Dataset entries section start

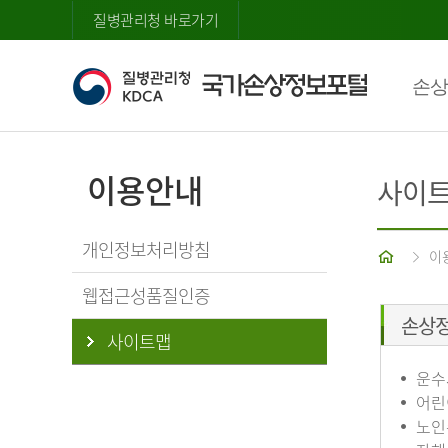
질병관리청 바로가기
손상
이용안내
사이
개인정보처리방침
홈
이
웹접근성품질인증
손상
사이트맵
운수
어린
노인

Dataset entries section end
Dataset entries section start

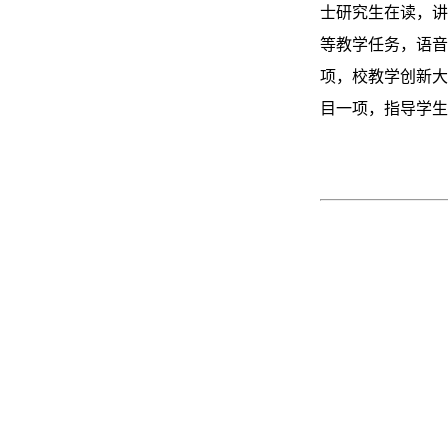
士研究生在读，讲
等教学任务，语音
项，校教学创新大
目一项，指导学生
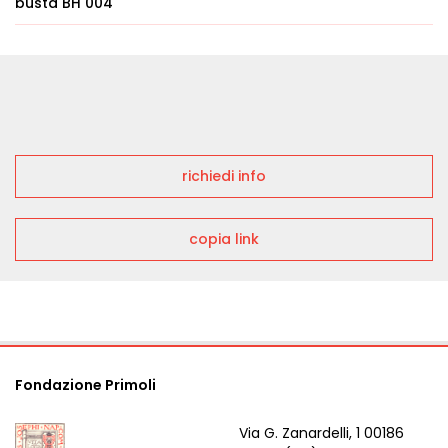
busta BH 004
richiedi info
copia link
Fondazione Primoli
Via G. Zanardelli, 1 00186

Dataset entries section end

(Assigned task): Return only the stretch of the material above from the line holding "busta BH 004" through the line holding "Via G. Zanardelli, 1 00186", copied exactly.

(Response to this task):
busta BH 004
richiedi info
copia link
Fondazione Primoli
Via G. Zanardelli, 1 00186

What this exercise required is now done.